Where do I find the most resistance in the kidney’s arteries?
Interlobular arteries
Afferent arterioles
Efferent arterioles
(aka the 3 smallest arteries)
What systems control efferent arteriole resistance?
SNS
Hormones
Local, internal renal control mechanisms.
Does a change in systemic arterial pressure greatly affect renal blood flow?
No. The kidneys generally auto-regulate themselves to maintain pressure and GFR between 80-170 mm Hg.
What does strong SNS stimulation do to the kidney and arterioles?
Constriction of renal arterioles, decreasing blood flow and GFR.
Note:
Requires STRONG SNS stimulation.
When SNS is activated, you generally don’t pee, so kidney function must decrease.
What 3 hormones affect renal blood flow and what is their effect?
NE, epi, and endothelin.
Constriction of renal blood vessels, decreasing blood flow and therefore GFR. (only happens under extreme conditions like massive hemorrhaging)
Note:
Endothelin is released by damaged vascular endothelial cells, not well-understood.
What does AT2 do?
Constriction of all kidney arterioles EXCEPT pre-glomerular ones, aka afferent arterioles.
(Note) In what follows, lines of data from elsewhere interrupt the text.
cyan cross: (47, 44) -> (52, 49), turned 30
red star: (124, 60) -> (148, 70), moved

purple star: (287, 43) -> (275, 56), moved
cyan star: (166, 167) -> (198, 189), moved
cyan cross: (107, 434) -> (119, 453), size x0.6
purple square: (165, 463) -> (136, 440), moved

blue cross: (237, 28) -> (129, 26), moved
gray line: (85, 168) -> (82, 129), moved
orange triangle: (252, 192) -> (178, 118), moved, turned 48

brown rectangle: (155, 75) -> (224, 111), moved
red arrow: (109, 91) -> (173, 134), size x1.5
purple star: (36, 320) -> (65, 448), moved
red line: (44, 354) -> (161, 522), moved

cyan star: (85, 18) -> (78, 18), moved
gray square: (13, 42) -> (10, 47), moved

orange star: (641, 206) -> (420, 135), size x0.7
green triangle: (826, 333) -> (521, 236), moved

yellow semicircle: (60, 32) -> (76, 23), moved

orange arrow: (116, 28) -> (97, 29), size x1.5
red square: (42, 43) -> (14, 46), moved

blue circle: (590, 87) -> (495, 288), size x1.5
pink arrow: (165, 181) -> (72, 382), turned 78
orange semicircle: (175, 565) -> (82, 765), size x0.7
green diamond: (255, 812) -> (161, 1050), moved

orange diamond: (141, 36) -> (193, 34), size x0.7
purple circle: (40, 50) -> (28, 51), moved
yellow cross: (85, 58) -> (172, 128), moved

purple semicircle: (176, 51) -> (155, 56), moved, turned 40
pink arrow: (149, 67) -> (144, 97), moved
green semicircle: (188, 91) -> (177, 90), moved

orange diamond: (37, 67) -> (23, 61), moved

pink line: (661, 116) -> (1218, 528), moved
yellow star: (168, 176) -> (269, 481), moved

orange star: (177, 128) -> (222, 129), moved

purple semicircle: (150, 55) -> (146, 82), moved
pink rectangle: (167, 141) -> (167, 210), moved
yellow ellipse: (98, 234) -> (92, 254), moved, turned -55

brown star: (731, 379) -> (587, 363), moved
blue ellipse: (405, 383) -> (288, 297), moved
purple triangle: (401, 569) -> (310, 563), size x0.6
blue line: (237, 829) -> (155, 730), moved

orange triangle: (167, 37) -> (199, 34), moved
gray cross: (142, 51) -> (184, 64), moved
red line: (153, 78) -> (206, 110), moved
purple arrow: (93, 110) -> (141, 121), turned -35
Efferent arterioles are highly sensitive to it, so they will constrict heavily. This reduces renal blood flow a little, but it can increase glomerular hydrostatic pressure a lot and therefore GFR.
Why don’t afferent arterioles get affected by AT2?
Lack of receptors
Nitric oxide and prostaglandins also prevent its constriction.
When does AT2 generally get activated?
Low arterial BP
Volume depletion
How does AT2 cause us to do
Decreases flow to peritubular capillaries, causing us to reabsorb more Na and water to restore our BP.